|
Monday, February 23, 2009
On Git's lack of respect for immutability and the Best Practices for a DVCS
I learned something very important from the feedback after
my entry last week on Git's
index. Here's what I learned:
Suppose I wrote a 300 page book
describing all the great things about Git and why it is so awesome.
Further suppose that on page 295
near the bottom, I include a one-sentence mention of a way that I think Git
might change for the better.
Further suppose that I wrote that
sentence in Klingon. And then I encrypted it with Schneier's latest cipher,
wrapped it in base64 encoding, ran it through rot13 and then pasted it into the
book.
If I did this, the primary response
from the Git user community would be: "Eric's new book says that Git sucks.
He doesn't get it."
Trust me folks -- I get it. Commits to a DVCS are
different.

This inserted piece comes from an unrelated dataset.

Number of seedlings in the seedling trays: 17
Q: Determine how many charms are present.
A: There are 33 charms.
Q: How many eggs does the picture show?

When you commit to a private instance of the repository, you don't
"break the build". The rules and guidelines for a DVCS are different than the
ones for a centralized system.
Best Practices
But some of the best practices are the same. Here's my
off-the-cuff sloppy definition of a "best practice":
A best practice is a guideline that
can be followed lots of times by lots of different people in lots of different
situations with minimal likelihood of causing pain to the team.
Actually, I want to give TWO definitions. Here's another
one, speaking as a source control vendor:
A best practice is a guideline that
I can give to our customers to minimize the likelihood that they will need to
call our tech support staff.
A technique can be "really cool" or "very powerful" and
still not qualify for any reasonable person's definition of "best practice".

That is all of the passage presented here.